EXCERPTED RECORDS Start Marker
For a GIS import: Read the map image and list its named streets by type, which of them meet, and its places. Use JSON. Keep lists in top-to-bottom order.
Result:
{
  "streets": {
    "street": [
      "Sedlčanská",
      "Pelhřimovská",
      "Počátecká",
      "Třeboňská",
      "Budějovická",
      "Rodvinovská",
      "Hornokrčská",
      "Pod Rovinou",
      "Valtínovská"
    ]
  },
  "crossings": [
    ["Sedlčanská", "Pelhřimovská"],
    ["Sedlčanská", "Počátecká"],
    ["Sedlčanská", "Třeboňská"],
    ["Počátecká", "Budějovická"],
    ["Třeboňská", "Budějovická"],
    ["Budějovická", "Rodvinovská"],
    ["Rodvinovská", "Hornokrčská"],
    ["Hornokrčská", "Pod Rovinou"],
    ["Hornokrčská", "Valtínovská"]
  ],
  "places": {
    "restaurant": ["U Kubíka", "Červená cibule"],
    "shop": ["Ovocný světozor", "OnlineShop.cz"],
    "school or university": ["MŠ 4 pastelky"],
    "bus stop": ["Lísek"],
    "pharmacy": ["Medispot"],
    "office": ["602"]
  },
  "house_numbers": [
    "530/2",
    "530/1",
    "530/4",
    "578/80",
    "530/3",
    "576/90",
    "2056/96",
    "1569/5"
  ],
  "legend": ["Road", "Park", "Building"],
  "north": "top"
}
EXCERPTED RECORDS End Marker
YOUR GOAL:
Retype all of the material exactly as it stands above.

RESPONSE BELOW:
For a GIS import: Read the map image and list its named streets by type, which of them meet, and its places. Use JSON. Keep lists in top-to-bottom order.
Result:
{
  "streets": {
    "street": [
      "Sedlčanská",
      "Pelhřimovská",
      "Počátecká",
      "Třeboňská",
      "Budějovická",
      "Rodvinovská",
      "Hornokrčská",
      "Pod Rovinou",
      "Valtínovská"
    ]
  },
  "crossings": [
    ["Sedlčanská", "Pelhřimovská"],
    ["Sedlčanská", "Počátecká"],
    ["Sedlčanská", "Třeboňská"],
    ["Počátecká", "Budějovická"],
    ["Třeboňská", "Budějovická"],
    ["Budějovická", "Rodvinovská"],
    ["Rodvinovská", "Hornokrčská"],
    ["Hornokrčská", "Pod Rovinou"],
    ["Hornokrčská", "Valtínovská"]
  ],
  "places": {
    "restaurant": ["U Kubíka", "Červená cibule"],
    "shop": ["Ovocný světozor", "OnlineShop.cz"],
    "school or university": ["MŠ 4 pastelky"],
    "bus stop": ["Lísek"],
    "pharmacy": ["Medispot"],
    "office": ["602"]
  },
  "house_numbers": [
    "530/2",
    "530/1",
    "530/4",
    "578/80",
    "530/3",
    "576/90",
    "2056/96",
    "1569/5"
  ],
  "legend": ["Road", "Park", "Building"],
  "north": "top"
}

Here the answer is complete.